Exercise goal:
In your copy, reproduce the entries exactly as they are, minus the images.

──────── Raw data

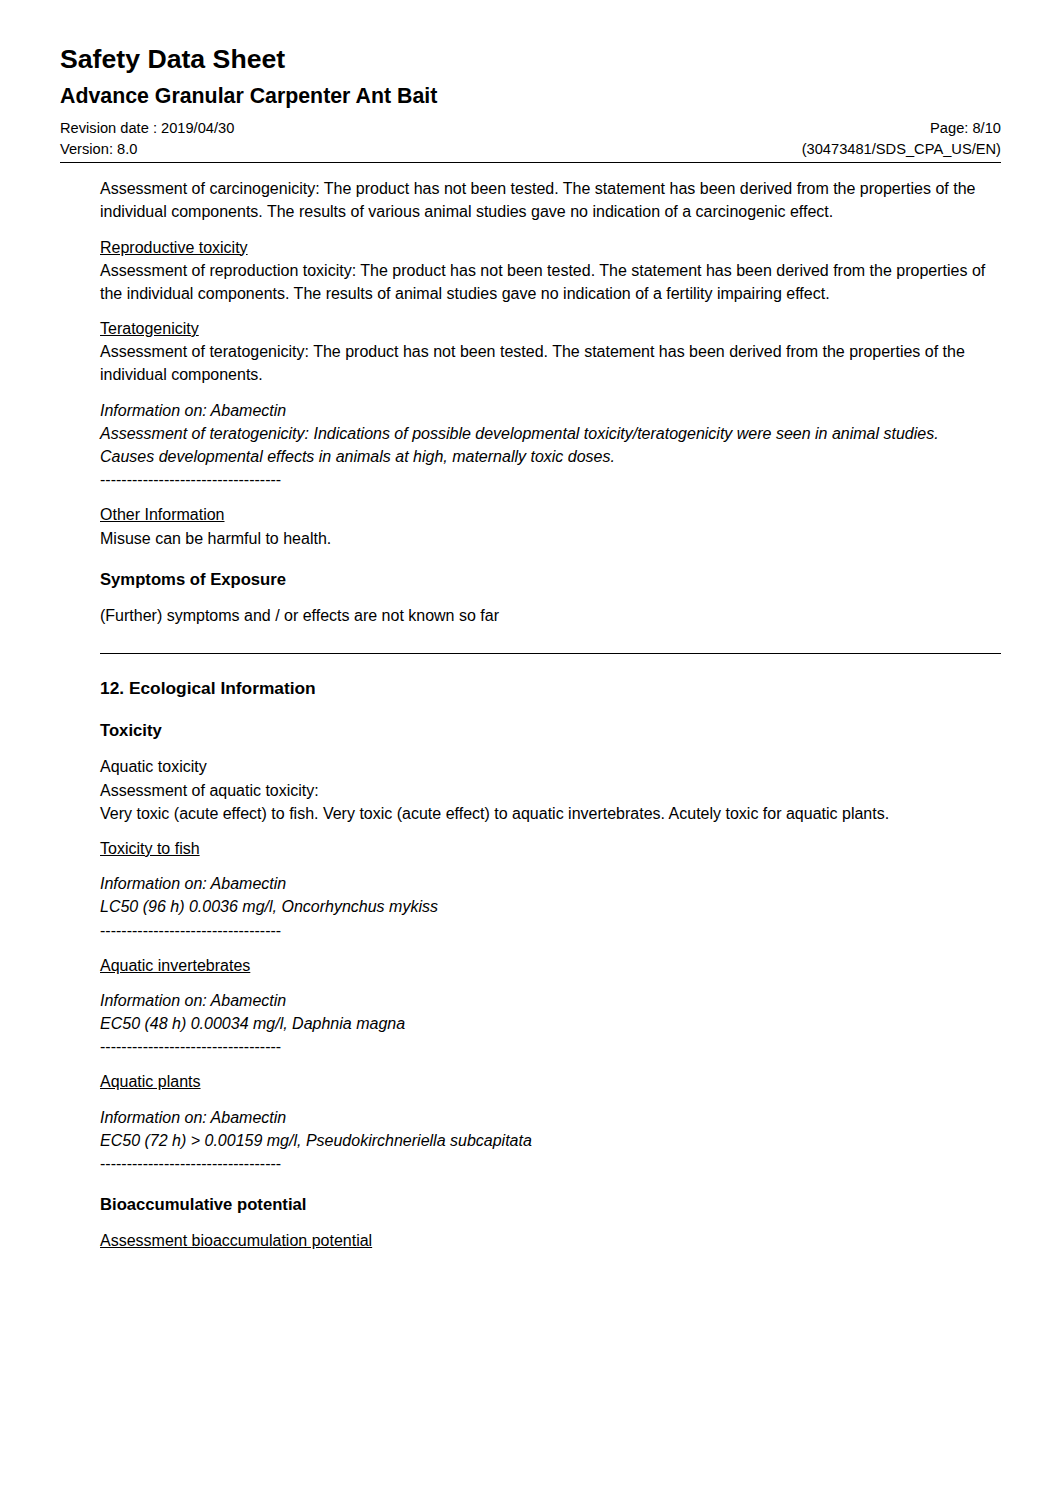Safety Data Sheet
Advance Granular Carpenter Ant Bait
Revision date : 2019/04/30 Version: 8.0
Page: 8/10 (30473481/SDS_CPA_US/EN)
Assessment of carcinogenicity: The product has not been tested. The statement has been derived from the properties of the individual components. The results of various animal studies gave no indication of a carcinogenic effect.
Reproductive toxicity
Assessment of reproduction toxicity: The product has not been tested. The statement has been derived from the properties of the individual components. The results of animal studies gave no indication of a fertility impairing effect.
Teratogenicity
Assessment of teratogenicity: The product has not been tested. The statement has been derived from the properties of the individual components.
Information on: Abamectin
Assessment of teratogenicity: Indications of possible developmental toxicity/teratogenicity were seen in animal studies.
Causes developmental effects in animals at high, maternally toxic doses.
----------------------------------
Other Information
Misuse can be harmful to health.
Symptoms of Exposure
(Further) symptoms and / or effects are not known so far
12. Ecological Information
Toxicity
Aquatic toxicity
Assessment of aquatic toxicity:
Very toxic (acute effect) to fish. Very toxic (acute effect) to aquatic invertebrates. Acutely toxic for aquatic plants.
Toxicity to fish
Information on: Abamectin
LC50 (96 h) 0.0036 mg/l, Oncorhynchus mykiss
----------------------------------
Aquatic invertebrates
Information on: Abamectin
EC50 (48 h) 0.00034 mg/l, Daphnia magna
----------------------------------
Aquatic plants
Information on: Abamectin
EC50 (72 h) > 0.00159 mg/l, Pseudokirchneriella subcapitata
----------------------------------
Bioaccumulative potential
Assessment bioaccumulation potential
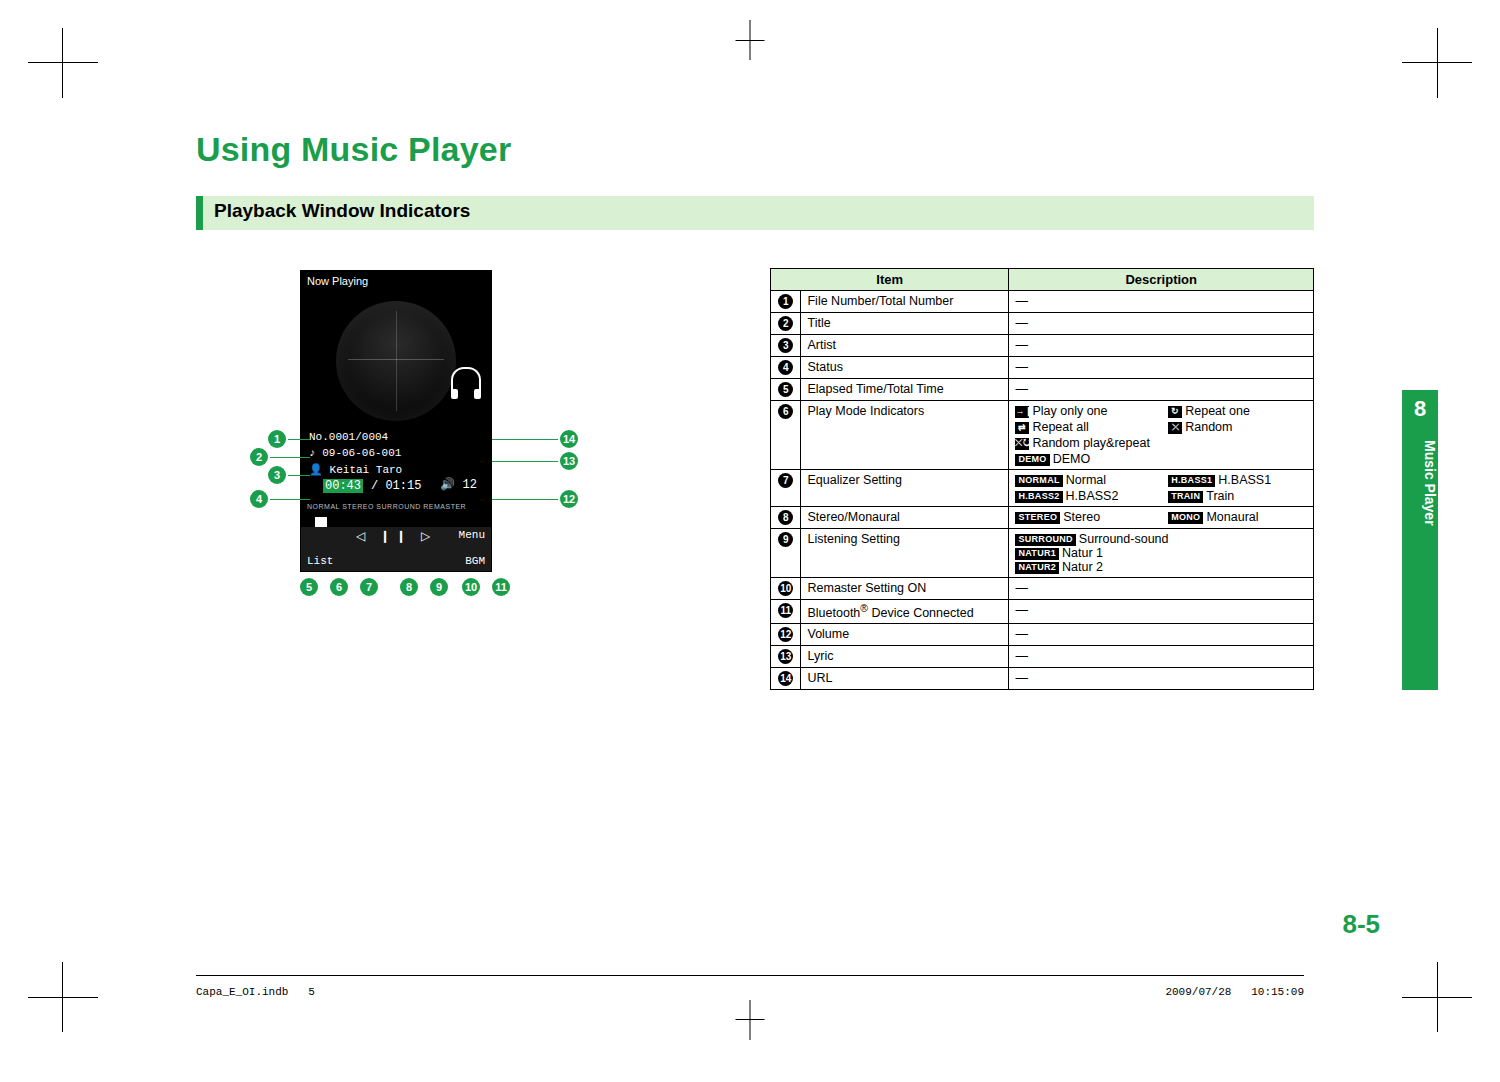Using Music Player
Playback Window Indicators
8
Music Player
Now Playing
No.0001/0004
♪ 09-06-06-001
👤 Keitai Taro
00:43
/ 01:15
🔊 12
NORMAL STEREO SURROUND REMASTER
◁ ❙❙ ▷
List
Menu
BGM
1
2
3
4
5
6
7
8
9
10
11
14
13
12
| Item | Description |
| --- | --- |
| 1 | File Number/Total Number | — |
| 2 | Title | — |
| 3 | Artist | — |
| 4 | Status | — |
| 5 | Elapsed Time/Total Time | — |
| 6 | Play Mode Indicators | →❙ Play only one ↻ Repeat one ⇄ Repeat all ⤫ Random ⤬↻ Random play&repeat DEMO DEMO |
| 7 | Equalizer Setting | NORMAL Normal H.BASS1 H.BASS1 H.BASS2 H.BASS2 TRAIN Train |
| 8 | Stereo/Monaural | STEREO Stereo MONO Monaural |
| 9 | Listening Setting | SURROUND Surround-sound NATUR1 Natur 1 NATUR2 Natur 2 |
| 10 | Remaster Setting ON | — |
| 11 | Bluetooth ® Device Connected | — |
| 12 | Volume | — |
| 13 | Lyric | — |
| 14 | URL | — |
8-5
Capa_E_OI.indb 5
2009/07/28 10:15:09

────────────────

Output:
Safety Data Sheet
Advance Granular Carpenter Ant Bait
Revision date : 2019/04/30 Version: 8.0
Page: 8/10 (30473481/SDS_CPA_US/EN)
Assessment of carcinogenicity: The product has not been tested. The statement has been derived from the properties of the individual components. The results of various animal studies gave no indication of a carcinogenic effect.
Reproductive toxicity
Assessment of reproduction toxicity: The product has not been tested. The statement has been derived from the properties of the individual components. The results of animal studies gave no indication of a fertility impairing effect.
Teratogenicity
Assessment of teratogenicity: The product has not been tested. The statement has been derived from the properties of the individual components.
Information on: Abamectin
Assessment of teratogenicity: Indications of possible developmental toxicity/teratogenicity were seen in animal studies.
Causes developmental effects in animals at high, maternally toxic doses.
----------------------------------
Other Information
Misuse can be harmful to health.
Symptoms of Exposure
(Further) symptoms and / or effects are not known so far
12. Ecological Information
Toxicity
Aquatic toxicity
Assessment of aquatic toxicity:
Very toxic (acute effect) to fish. Very toxic (acute effect) to aquatic invertebrates. Acutely toxic for aquatic plants.
Toxicity to fish
Information on: Abamectin
LC50 (96 h) 0.0036 mg/l, Oncorhynchus mykiss
----------------------------------
Aquatic invertebrates
Information on: Abamectin
EC50 (48 h) 0.00034 mg/l, Daphnia magna
----------------------------------
Aquatic plants
Information on: Abamectin
EC50 (72 h) > 0.00159 mg/l, Pseudokirchneriella subcapitata
----------------------------------
Bioaccumulative potential
Assessment bioaccumulation potential
Using Music Player
Playback Window Indicators
8
Music Player
Now Playing
No.0001/0004
♪ 09-06-06-001
👤 Keitai Taro
00:43
/ 01:15
🔊 12
NORMAL STEREO SURROUND REMASTER
◁ ❙❙ ▷
List
Menu
BGM
1
2
3
4
5
6
7
8
9
10
11
14
13
12
| Item | Description |
| --- | --- |
| 1 | File Number/Total Number | — |
| 2 | Title | — |
| 3 | Artist | — |
| 4 | Status | — |
| 5 | Elapsed Time/Total Time | — |
| 6 | Play Mode Indicators | →❙ Play only one ↻ Repeat one ⇄ Repeat all ⤫ Random ⤬↻ Random play&repeat DEMO DEMO |
| 7 | Equalizer Setting | NORMAL Normal H.BASS1 H.BASS1 H.BASS2 H.BASS2 TRAIN Train |
| 8 | Stereo/Monaural | STEREO Stereo MONO Monaural |
| 9 | Listening Setting | SURROUND Surround-sound NATUR1 Natur 1 NATUR2 Natur 2 |
| 10 | Remaster Setting ON | — |
| 11 | Bluetooth ® Device Connected | — |
| 12 | Volume | — |
| 13 | Lyric | — |
| 14 | URL | — |
8-5
Capa_E_OI.indb 5
2009/07/28 10:15:09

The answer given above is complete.